Plus de synthés, moins de guitares mais toujours un rock qui s’abreuve aux sources jaillissantes de substances psychotropes. Kevin Parker écrit et compose tous les titres du groupe dans une forme de solitude qu’il confronte ensuite à son bassiste et son batteur. Ensemble, ils tentent de faire de chaque morceau une expérience sensorielle, une célébration débridée de la technologie au service d’une musique antérieure. Un voyage immobile à travers le système solaire.

Extrait de « Apocalypse dreams »

Sur ce titre, Tame Impala parle avec un accent tonique floydien bien prononcé. La tentation de l’épique sensualité est partout dans ce disque qui semble s’amuser avec l’imprévisible que procure le son lorsqu’il est poussé dans ses retranchements. C’est ce qui se dégage du premier single de l’album. Saturation des effets de synthés vintages, prise de batterie qui semble avoir été enregistrée avec un seul micro, effets de compression retrouvés comme lorsque Syd Barret en abusait, et la voix du chanteur Kevin Parker qui ressuscite John Lennon sous acide.

Extrait de « Elephant »

L’album n’est pourtant pas enregistré sous la seule emprise d’une nostalgie psychédélique. Il édicte une réponse franche et nette à la standardisation du rock exigeant que toutes les oreilles du monde entier écoutent et subissent la même potion musicale. Au cœur d’un même titre, Tame Impala joue la rupture. Au commencement une ballade lyrique presque gentille qui au bout de 2’38 de bonheur tourne à l’apocalypse sonore.
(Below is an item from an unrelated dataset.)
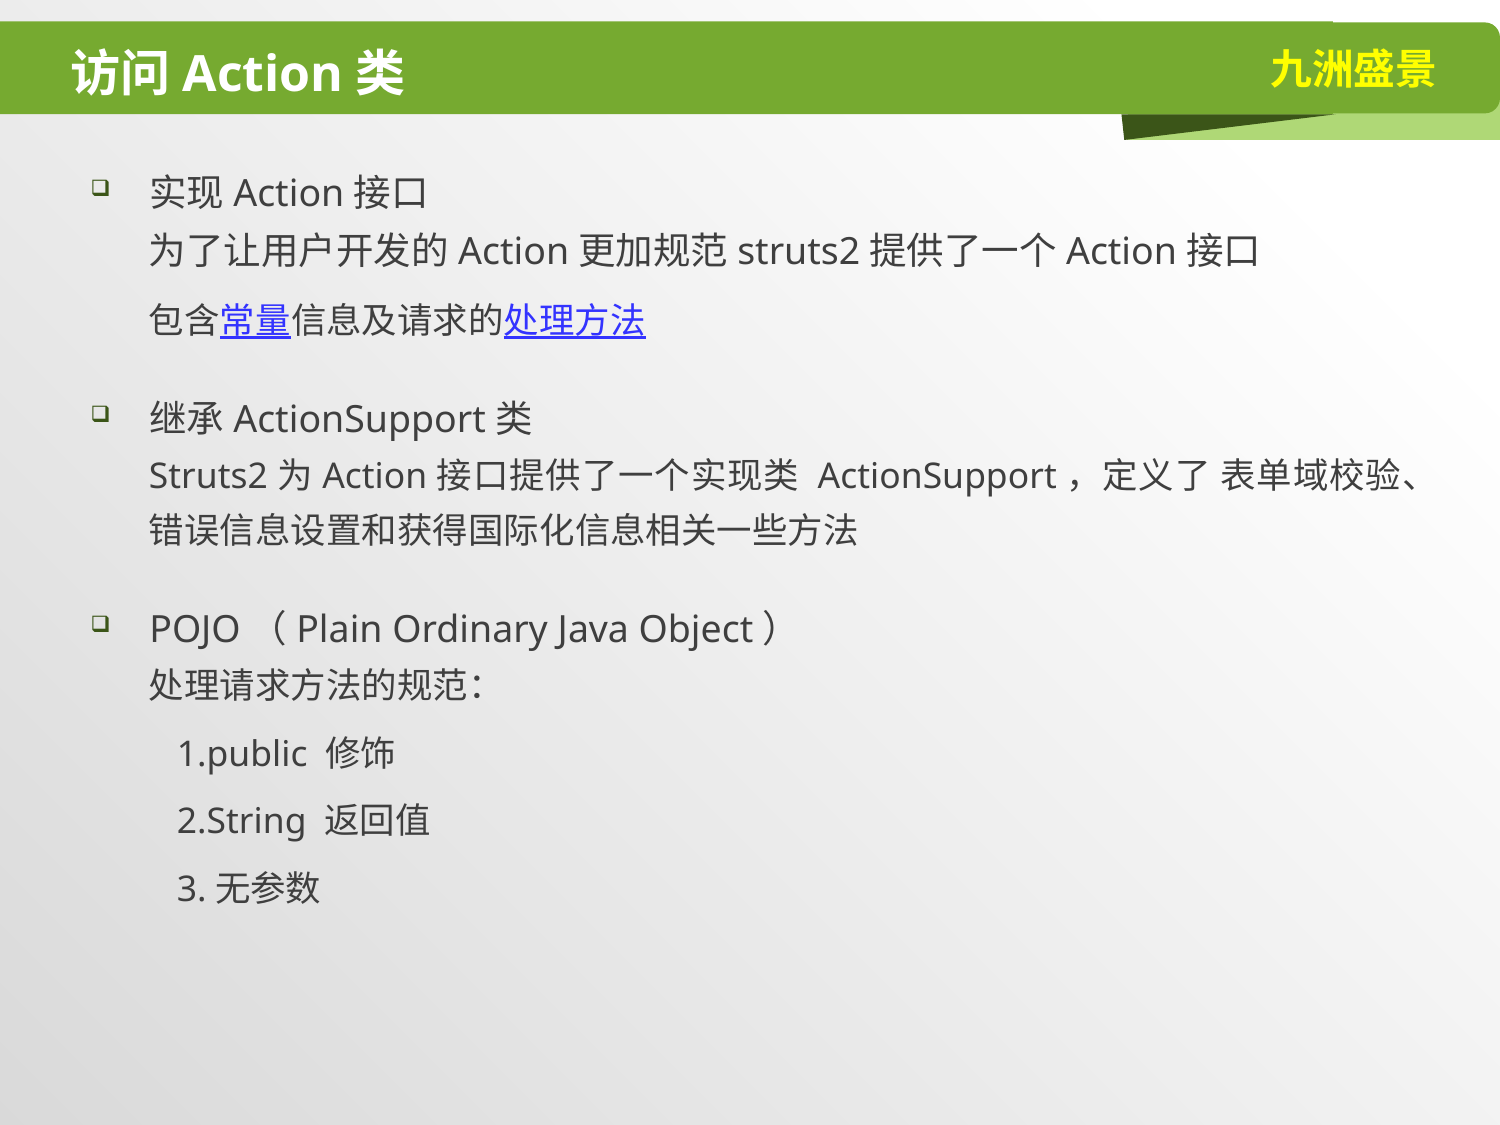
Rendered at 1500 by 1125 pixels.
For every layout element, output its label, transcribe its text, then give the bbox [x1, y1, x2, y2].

list 实现Action接口 为了让用户开发的Action更加规范struts2提供了一个Action接口 包含常量信息及请求的处理方法 继承ActionSupport类 Struts2为Action接口提供了一个实现类 ActionSupport，定义了 表单域校验、错误信息设置和获得国际化信息相关一些方法 POJO（Plain Ordinary Java Object） 处理请求方法的规范： 1.public 修饰 2.String 返回值 3.无参数 [75, 157, 1418, 1052]
title 访问Action类 [55, 25, 1318, 110]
Extrait de « Sun’s coming up »

Il y a beaucoup d’intuition dans la musique de Tame Impala. Une exigence de la forme, où la géométrie est dictée par un désir kaléidoscopique que l’on retrouve d’ailleurs aussi dans l’imagerie du groupe. L’album s’intitule « Lonerism », mot inventé qui pourrait renvoyer à l’idée de solitude. Mais c’est l’invention du mot qui prime, comme pour signifier qu’à l’impossible nul n’est tenu. Sauf pour eux.